The Center for Educational Outreach launched its Faculty Forum on Outreach and Engagement on October 25. With the year-long theme of Educational Outreach to Inform, Engage & Inspire: Fulfilling U-M’s social contract with the public, this first conversation focused on faculty work in Detroit.
Dean Elizabeth Birr Moje from the School of Education, Barry Checkoway from the School of Social Work, and Harley Etienne from Taubman College of Architecture and Urban Planning shared their research and partnership experiences in the city.

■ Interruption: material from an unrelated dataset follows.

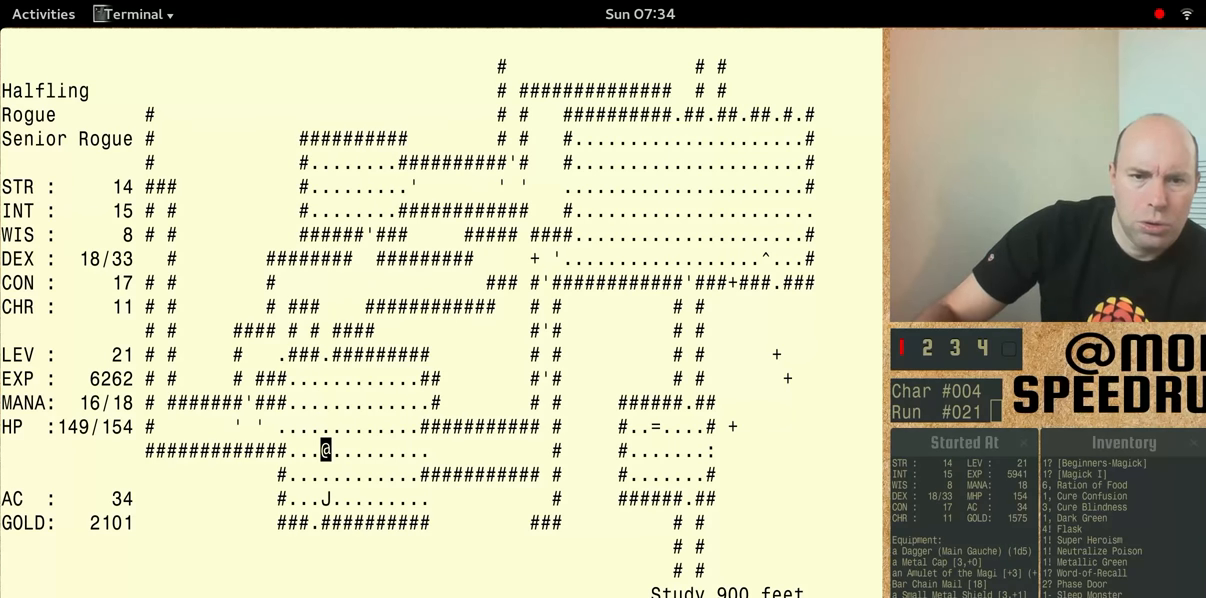
{"keys": ["num5"], "events": []}
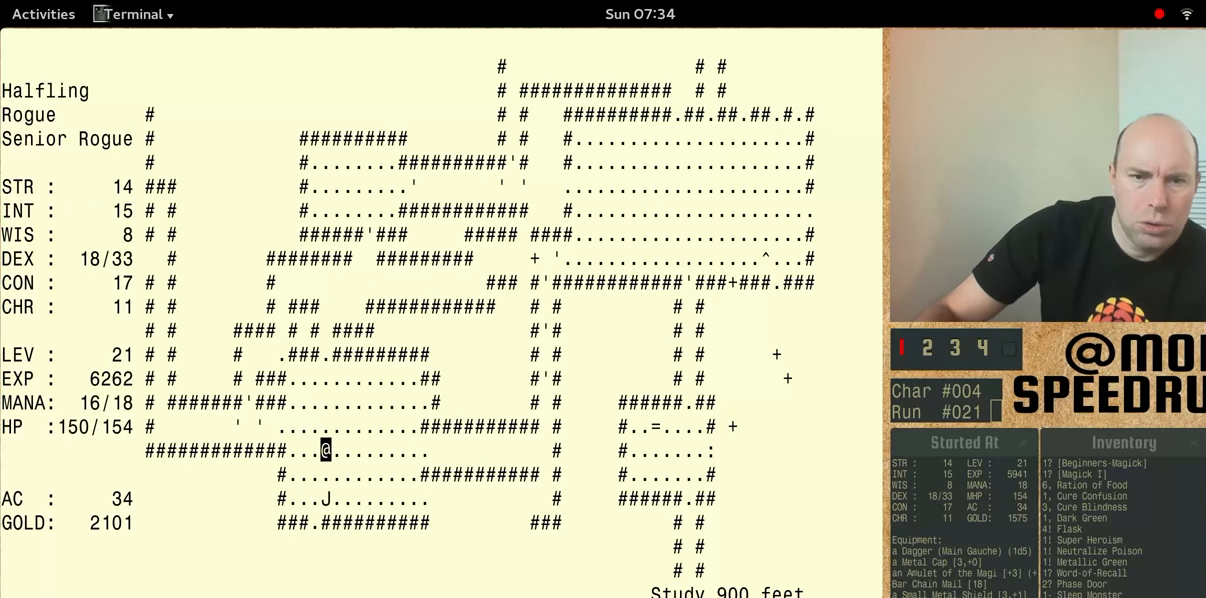
{"keys": ["num5"], "events": []}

Each panelist took up overarching questions about the role of the University of Michigan to serve the public good. Professor Etienne drew attention to the inscription on the west façade of Angell Hall that reads “Religion, morality, and knowledge, being necessary to good government and the happiness of mankind, schools and the means of education shall forever be encouraged.” It is a passage from the Northwest Ordinance of 1787 and it represents the promise of public universities as the country’s founders imagined.
Professor Checkoway urged the audience—primarily composed of faculty members with an interest in outreach—to consider their work in terms of “engaged scholarship” rather than discrete responsibilities for research, teaching, and service. Each area of work is strengthened by an integrated approach.

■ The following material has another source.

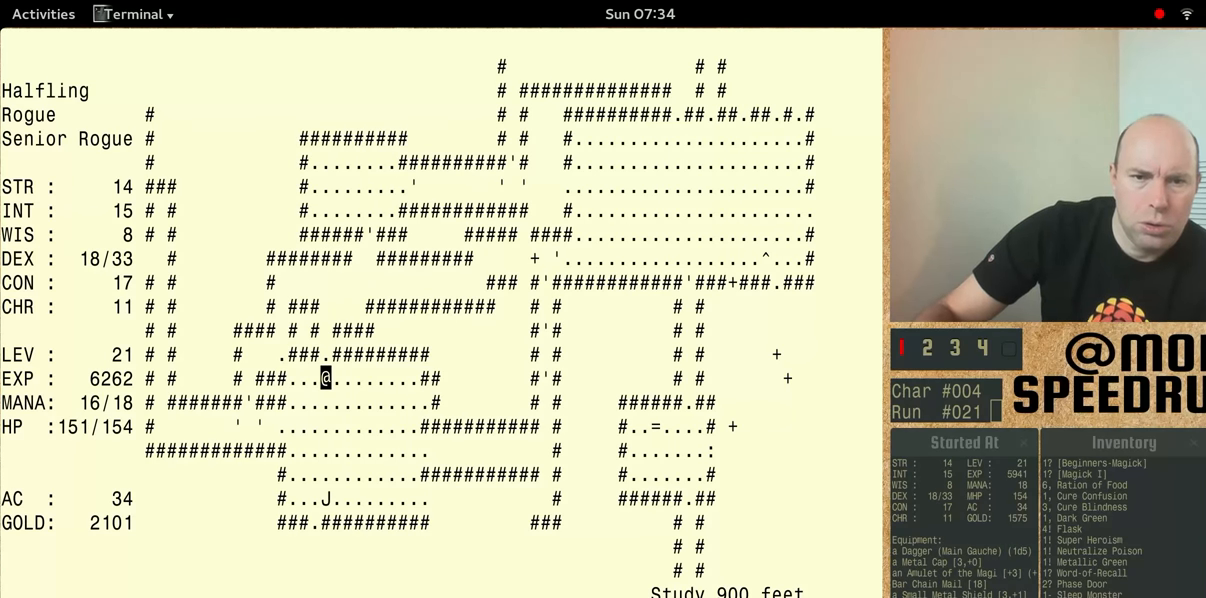
{"keys": ["num5"], "events": []}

Dean Moje, who has worked with youth and teachers in Southwest Detroit since 1998, warned against the tendency to think in terms of scholarship as a one-way flow of information in which members of the university export knowledge.
“We have to disrupt that and think about how we make ourselves vulnerable and be partners within communities,” Moje said. “We can and we do learn from communities when we make ourselves learners.”
It’s not about having the right answers, but discovering the right questions. From those questions, solutions emerge as a result of collaborative efforts.
Strong partnerships form the foundation of impactful public scholarship. Each panelist underscored the commitment of time, self, humility, and passion that is required to do engaged scholarship well.
“You can only enter a community for the first time once,” Etienne said, stressing the importance of listening to community partners and building a relationship first.
And on the topic of wrapping up a project, the panelists agree that the relationships formed with communities run so deep that engagement doesn’t have an end date.